Nervous System, Jan Lars Jensen
Crown, 2004, 273 pages, C$34.95 hc, ISBN 1-55192-687-3
They say that Science Fiction can make you crazy, or that only crazies are interested in Science Fiction. They may be wrong, but it’s not a book like Jan Lars Jensen’s Nervous System that will convince them otherwise.
Observers of the Canadian Science-Fiction scene in the late-nineties probably remember the name: Jensen, after all, was one of the genre’s rising starts, with a few stories in the Tesseracts anthologies (including the deeply disturbing “Domestic Slash and Thrust” in Tesseracts 5 and the Sterlingeseque “Moscow” in Tesseracts 7) His first novel, Shiva 3000, was released in 1999 and then… nothing.
Well, not much from a publishing perspective. In his own life, Jensen was literally being driven crazy by the publication of his first novel. Nervous System is his story: how he became convinced that his novel was going to usher in a new world war, how he attempted suicide and eventually checked himself in a psychiatric institution. His arrival at the psychiatric institution is described in Chapter One: The rest of the book explain how he got there and how he managed to break himself out of his particular madness.
There’s nothing funny about the events described in Nervous System, but you wouldn’t know it by reading the book, which carries a straight edge of dark humour throughout the book, sort of a “Aw shuck, jus’ went crazy of a while: all better now” kind of comfort. This is far more effective than the alternative: not only does it remove the first impulse of simply feeling sorry for Jensen, it allows us to understand what happened a lot better than a drier description of the events.

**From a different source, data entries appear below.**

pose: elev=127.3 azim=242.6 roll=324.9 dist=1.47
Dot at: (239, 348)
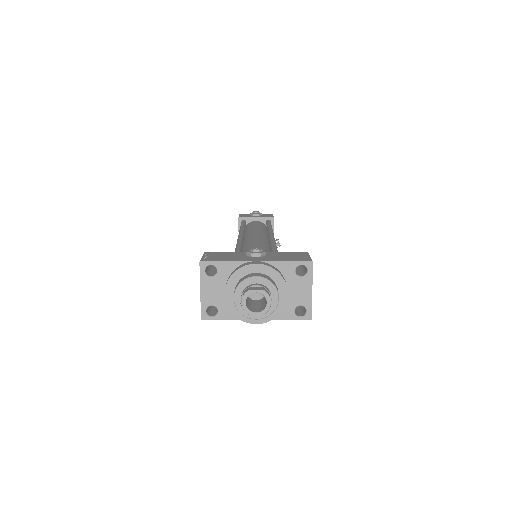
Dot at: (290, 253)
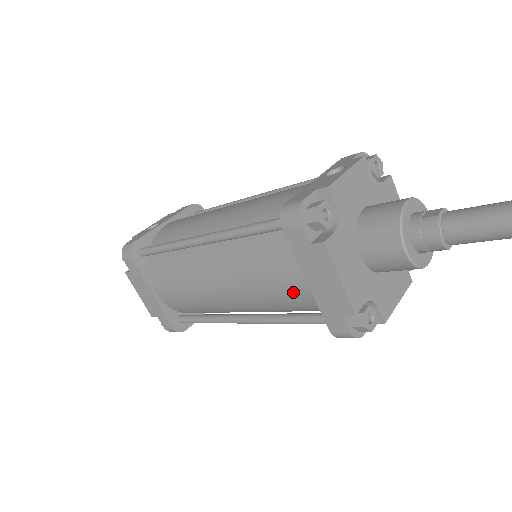
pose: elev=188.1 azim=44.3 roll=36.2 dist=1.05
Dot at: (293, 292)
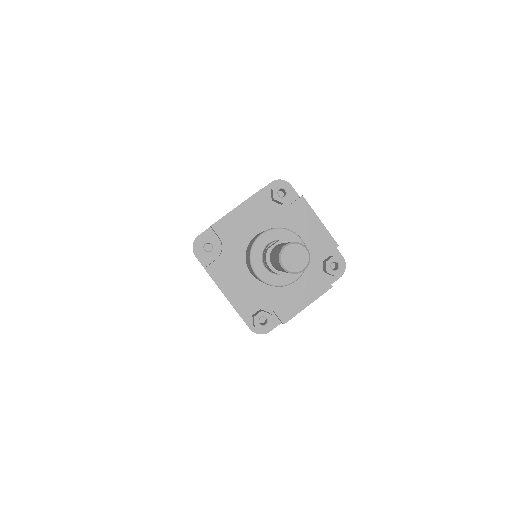
Dot at: occluded
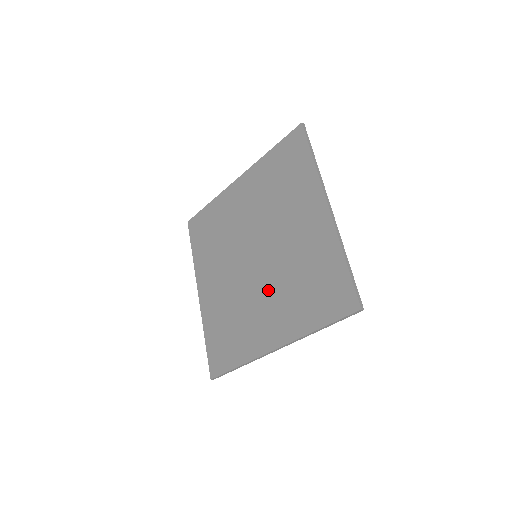
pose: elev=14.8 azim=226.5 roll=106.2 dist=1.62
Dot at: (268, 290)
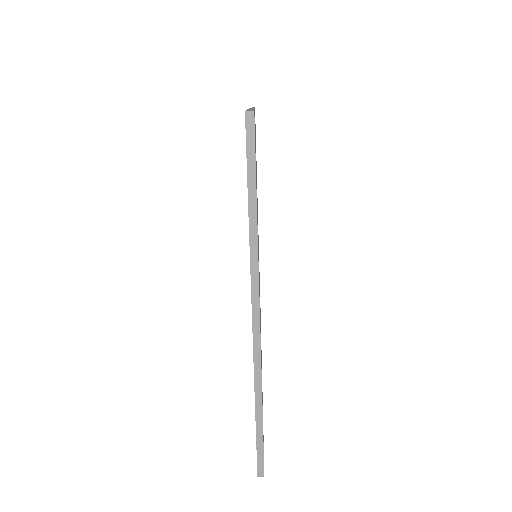
Dot at: occluded
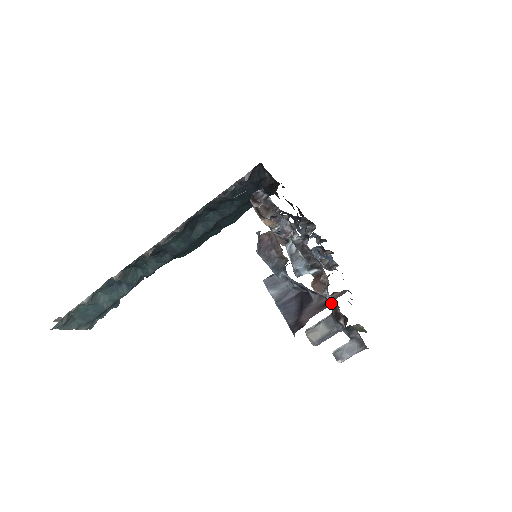
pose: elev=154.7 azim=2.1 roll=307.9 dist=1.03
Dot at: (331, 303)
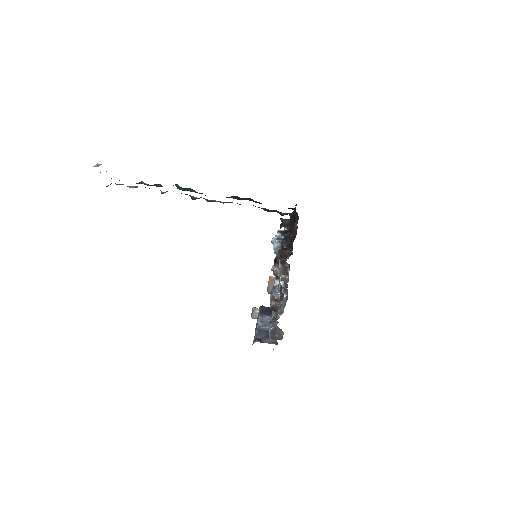
Dot at: occluded
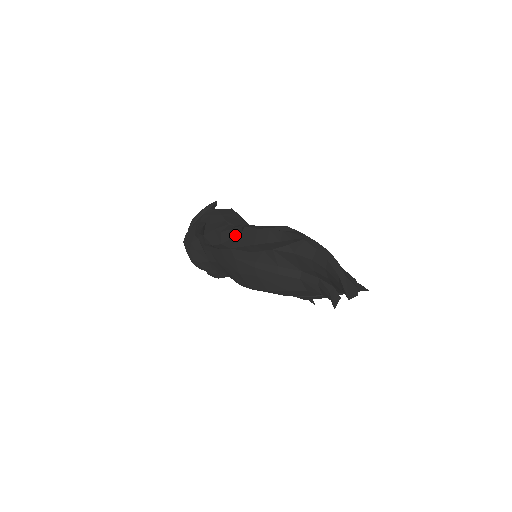
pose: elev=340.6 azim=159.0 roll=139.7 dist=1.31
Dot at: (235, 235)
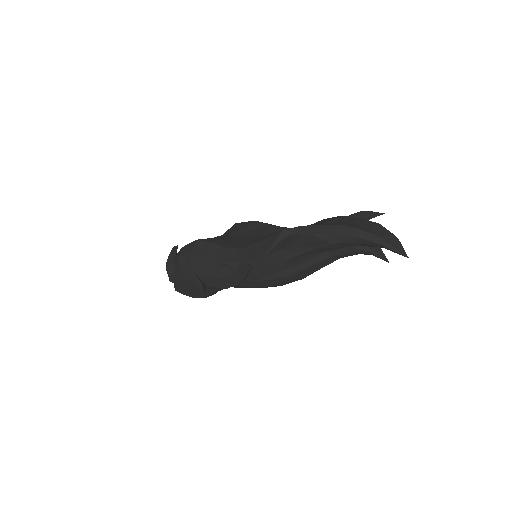
Dot at: (247, 274)
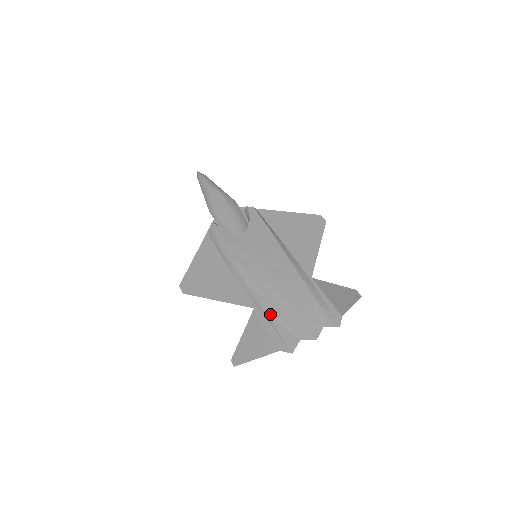
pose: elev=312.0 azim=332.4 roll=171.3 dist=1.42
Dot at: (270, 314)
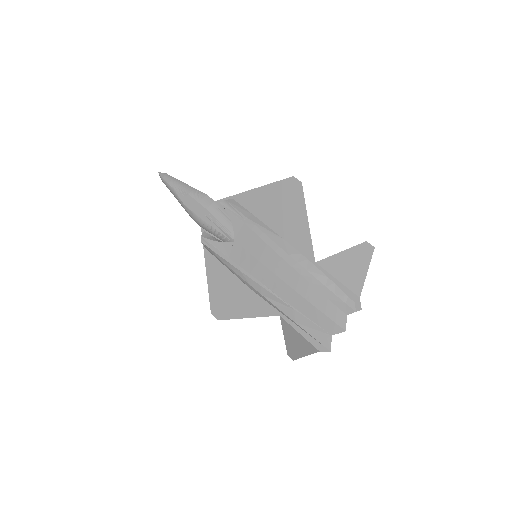
Dot at: (295, 319)
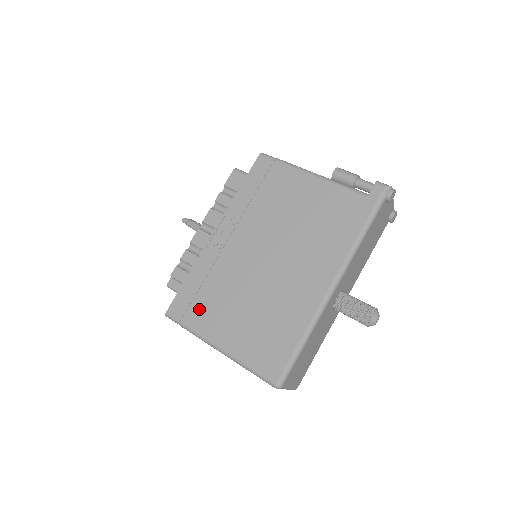
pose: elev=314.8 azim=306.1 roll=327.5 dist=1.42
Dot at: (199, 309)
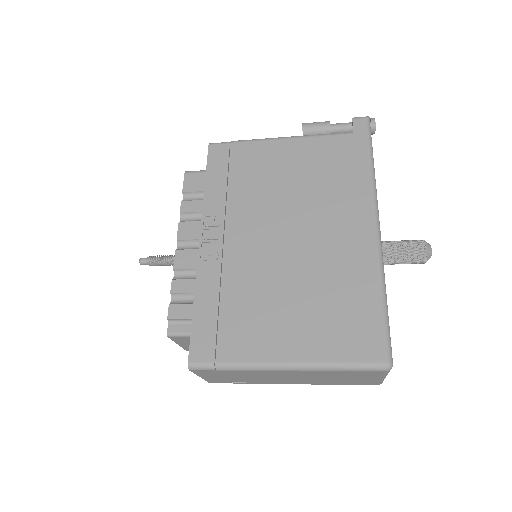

I was unnerved by how easily I bought into the logic of Jensen’s apocalyptic reasoning. As a sometimes-novelist who actually enjoys the cognitive dissonance of living in two universes at once, I had no trouble seeing how a writer can, to put it charitably, spend far too much time in one’s head. Popular prejudice is that all writers are a bit crazy anyway, and his increasingly frantic discussions with his agent seems to bear out this cliché as he’s reassured that there’s really nothing to worry about. (Alas, the beauty of paranoid reasoning is that this is exactly what they would say.) Heck, his reasoning —that his book would be branded as disrespectful to a major religion and that the consequences of the religious protests would escalate into a nuclear exchange— doesn’t even seem so far-fetched after the “Mohamed Cartoon riots” of early 2006.
I was far more concerned about Jensen’s inability to read for pleasure while deep in his episode: Like many writers, Jensen is foremost a reader, and to see something so basic disappear seems like a betrayal. Despite the subject matter of Nervous System, nothing else in the book quite compares to that episode.
I was very impressed at the readability of this book, and the way Jensen comes across neither as a victim or a hero: His writing is lucid, well-structured in how it gradually spirals out of the initial admission at the psychiatric clinic, believably detailed and almost too clear in how he manages to explain what happened. There is a lucidity to his progressive madness, and one of the book’s strengths is how we can both live inside his state of mind and yet realize how off-reality it is: By the time Jensen suspects that government snipers are stationed outside his place of work, just waiting to take him out, it merely seems like a logical development to the reader.
Jensen, or his editor, are very careful not to even write the words “Science Fiction” until very late in the book: before then, we get hints than Jensen love Stephen King and that Shiva 3000 is a work set in the future, but the actual expression “Science Fiction” is left for after we come to understand what happened to Jensen. Almost as if mentioning the gremlin too soon would cause the readers to reach for unwarranted conclusions.
As it is, I expect that the readership of the book will split in two parts: Those who already know Jensen through his SF publishing history and those who don’t. I’m not sure which group will be best-served by the narrative. On one hand, it’s good to know what happened to Jensen after Shiva 3000: may he come back to literature (any genre, any style) soon enough. On the other hand, it does nothing good to correct the impression that SF appeals to off-kilter minds and upsets them some more. Which may be a badge of distinction to some (who wants to be normal, after all?), but surely not to the extent of a psychotic episode. Regardless of your own fondness (or not) for SF, Nervous System finds a place of choice on the literary autobiographies bookshelf: There has never been a narrative quite like this before. I’m stuck by the idea that if Jensen’s first book may have been the trigger to his madness, his second one may be the keystone of his recovery.